The time series plots are plotted as below:
As we can see from the plot from the top left corner, the general trend of number of rides in Seoul increases from January 2018 to July 2018 and decreases since then until the end of 2018. To see why this trend happens, we also plot the time series plots for temperature and wind speed across date. From the mid-left plot, we can see that the temperature in Seoul increases from January 2018 to August 2018, and decreases since then until the end of the year. Also, from the bottom-left plot, the oscillations of the wind speed in Seoul is large from January 2018 to April 2018, and is smaller from April 2018 to October 2018, and becomes larger since then until the end of year. Through these observations, we can see that as the weather in Seoul gets warmer and the wind speed decreases, people tend to ride more bikes. The number of rides in Seoul reaches a peak in July 2018, as the weather is warm and the wind speed is at its minimum. Then the number of rides decreases as it gets to winter and the wind speed increases.
The same reasoning also applies to Washington D.C. As we can see from the right side of the time series plot, the overall trend of temperature follows the general trend of the number of rides in D.C., with a shape of “M”. This makes sense since people tend to ride more bikes when the weather is warm and vice versa. The general trend of wind speed seems random, but it reveals that the oscillations of wind speed is smaller around July 2011 and July 2012 than other dates. This corresponds to the peak of number of rides in D.C., which makes sense that people tend to ride more bikes when there is smaller wind speed.
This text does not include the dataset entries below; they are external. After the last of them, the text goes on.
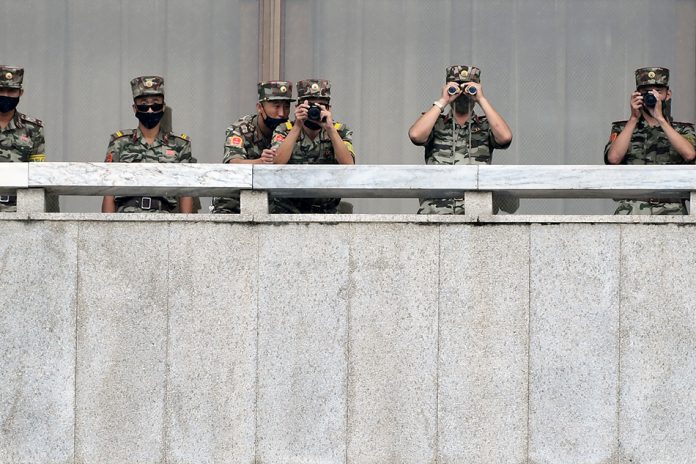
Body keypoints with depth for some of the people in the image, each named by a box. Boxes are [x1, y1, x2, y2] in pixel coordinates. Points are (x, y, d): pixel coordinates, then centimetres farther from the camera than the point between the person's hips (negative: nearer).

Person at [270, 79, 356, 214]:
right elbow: (277, 164, -18)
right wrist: (297, 126, -21)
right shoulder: (284, 130, 0)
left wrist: (330, 128, -23)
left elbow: (348, 165, -17)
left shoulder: (340, 131, 2)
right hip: (287, 210, -1)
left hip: (326, 211, 1)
Hence, from the time series plots above, we observe that people in Seoul and in D.C. seem to reveal the same riding habits that they tend to ride more bikes as the weather gets warmer and there is smaller wind speed and, conversely, they tend to ride less as it gets colder and the wind speed is large. This addresses an aspect of our second research question.
From our analysis above, we found that people in Seoul and in D.C. exhibit different patterns of use in using the shared bikes system. We found that people in Seoul tend to ride more bikes during non-holidays and people in D.C. tend to ride more during holidays. This might suggests that people in Seoul ride more shared bikes for getting to work whereas people in D.C. ride shared bikes more for leisure purposes.
We also found that weather conditions play significant roles in people’s frequency or rides. For example, no matter in Seoul or in D.C., people tend to ride more bikes as the weather gets warmer and there is less wind speed. We also develop a linear regression model between temperature and the number of rides for Seoul and D.C. which can be readily used in estimations and predictions.
We acknowledge that there is a lot of room for improvement for our research. Since we combine two totally separated datasets for Seoul and D.C. into one merged dataset, the sample sizes for both locations are not approximately equal. The original DC dataset includes two years of data from 2011 to 2012, leading to a larger sample size than Seoul. The Seoul dataset is also collected in 2018, which has a approximate 6 years of gap between the two datasets. However, we still think it is meaningful to compare and contrast the shared bike systems in Seoul and in D.C. and we indeed made some notable observations. In future research, we would like to gather datasets that include more variables, such as feedback from customers, which could be beneficial for text analysis.